The annual Vine 2 Wine event benefiting Circle of Hope brought the Santa Clarita Valley community together Saturday evening at the Wünderground at Porsche Santa Clarita to support the nonprofit organization’s work of financially assisting residents struggling to pay for their cancer treatment.
Laura Kirchhoff, Circle of Hope’s executive director, said more than 325 attendees helped to raise well over the event’s goal of $100,000.
“We raised a lot more money than we expected on our silent auction, live auction and fund-a-need,” she said. “The more money we were able to make, the more money we can (use to) help people here in our community that have cancer.”
Kirchhoff said Circle of Hope benefits from grants, corporate partners, and other funding sources, including the community.
“We’re here and it’s because of the community and the support of the community that we can do this,” she said.
Attendees enjoyed wine from 27 wineries and breweries from in and around the Santa Clarita Valley.
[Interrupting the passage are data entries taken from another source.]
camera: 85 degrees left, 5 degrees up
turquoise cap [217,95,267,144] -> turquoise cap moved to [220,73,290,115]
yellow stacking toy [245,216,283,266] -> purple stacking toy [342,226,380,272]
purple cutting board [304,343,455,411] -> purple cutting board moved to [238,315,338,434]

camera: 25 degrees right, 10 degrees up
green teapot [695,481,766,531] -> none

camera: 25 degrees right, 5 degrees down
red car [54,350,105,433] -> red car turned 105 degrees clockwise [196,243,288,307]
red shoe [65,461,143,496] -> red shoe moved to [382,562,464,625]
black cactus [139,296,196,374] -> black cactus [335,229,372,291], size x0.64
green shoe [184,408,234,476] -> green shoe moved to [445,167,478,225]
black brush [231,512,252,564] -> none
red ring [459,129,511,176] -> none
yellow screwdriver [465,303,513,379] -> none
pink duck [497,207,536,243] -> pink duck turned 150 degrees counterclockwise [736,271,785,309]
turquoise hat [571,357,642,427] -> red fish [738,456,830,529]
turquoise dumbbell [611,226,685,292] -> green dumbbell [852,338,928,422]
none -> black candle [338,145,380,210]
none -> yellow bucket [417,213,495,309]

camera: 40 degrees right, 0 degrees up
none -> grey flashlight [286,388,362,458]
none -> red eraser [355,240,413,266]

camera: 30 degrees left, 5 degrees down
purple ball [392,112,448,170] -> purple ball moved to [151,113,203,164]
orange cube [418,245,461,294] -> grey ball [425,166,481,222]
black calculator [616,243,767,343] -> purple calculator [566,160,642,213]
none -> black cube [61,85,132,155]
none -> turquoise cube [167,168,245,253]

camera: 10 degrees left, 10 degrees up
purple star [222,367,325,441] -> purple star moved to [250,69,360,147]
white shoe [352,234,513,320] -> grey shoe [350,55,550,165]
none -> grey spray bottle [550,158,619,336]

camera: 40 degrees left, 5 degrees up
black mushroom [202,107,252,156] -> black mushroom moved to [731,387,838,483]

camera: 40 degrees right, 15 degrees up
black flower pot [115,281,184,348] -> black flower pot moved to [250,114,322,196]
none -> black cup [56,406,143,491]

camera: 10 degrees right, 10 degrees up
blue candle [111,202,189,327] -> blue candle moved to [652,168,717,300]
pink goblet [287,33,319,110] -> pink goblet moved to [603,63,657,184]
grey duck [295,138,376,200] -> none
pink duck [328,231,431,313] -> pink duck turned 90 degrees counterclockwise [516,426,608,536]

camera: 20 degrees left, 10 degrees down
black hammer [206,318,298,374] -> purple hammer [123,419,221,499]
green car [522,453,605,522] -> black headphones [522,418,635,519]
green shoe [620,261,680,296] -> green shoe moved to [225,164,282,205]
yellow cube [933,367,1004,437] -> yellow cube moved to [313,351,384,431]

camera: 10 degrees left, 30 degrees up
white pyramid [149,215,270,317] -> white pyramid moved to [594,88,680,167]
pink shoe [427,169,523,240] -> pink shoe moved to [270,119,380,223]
They also had the opportunity to bid on 130 silent auction items donated by the community and 10 live auction items.
“We had a private tour for 10 people to Jay Leno’s garage, and that went for $6,300, and it was quite the (bidding) war going on over that one,” she said, noting that there was also a lot of interest in a weekend with a Porsche 911 race car.
Alison Lindemann, one of three event co-chairs along Christy Grable and Nola Aronson, said the auctions were a huge part of the evening’s success.
“The highlight was really having that kind of a venue and a sellout attendance,” she said. “It’s kind of a kickoff to life again in the community and just such a pent-up demand for attending and supporting our mission.”
Porsche of Santa Clarita was one of those supporters excited to make Saturday’s fundraiser possible.
“Porsche of Santa Clarita is very glad to be able to assist Circle of Hope on their Vine 2 Wine fundraiser thanks to the generosity of the Boeckmann family,” said Sarah Horvet with Galpin Motors, referring to the dealership’s owners.
The funds raised Saturday will help Circle of Hope provide financial assistance at a particularly hard time.
When COVID-19 hit, Kirchhoff said, “There was job loss, layoffs, loss of their insurance, and they’re in the middle of having cancer.”
Then, this March, as people felt more comfortable returning to doctors’ offices after a year without regular visits, “all of a sudden it just hit very hard,” she said.
“There was one period where we took in 25 new clients in three weeks,” said Kirchhoff. “Sadly, what we’re seeing right now is people being diagnosed with stage three and stage four (cancers).”
Colleen Shaffer, the founder of Circle of Hope, had been diagnosed with stage three cancer in the late-1990s. She was told by doctors at the time that she had six months to live.
“I had a dream and I needed something to give me courage,” she said of her founding of Circle of Hope. “I had a passion to help others…I wanted to give back to the people that helped me over the years.”
Circle of Hope was honored Saturday night as the Nonprofit of the Year for the California State Senate’s 21st District by Sen. Scott Wilk, R-Santa Clarita.
“Everybody has been touched by cancer,” Wilk said. “The services (Circle of Hope) provide is invaluably important.”
The local nonprofit will continue fundraising to continue its work on Oct. 9 during its 17th annual Tea at the Hyatt Regency Valencia.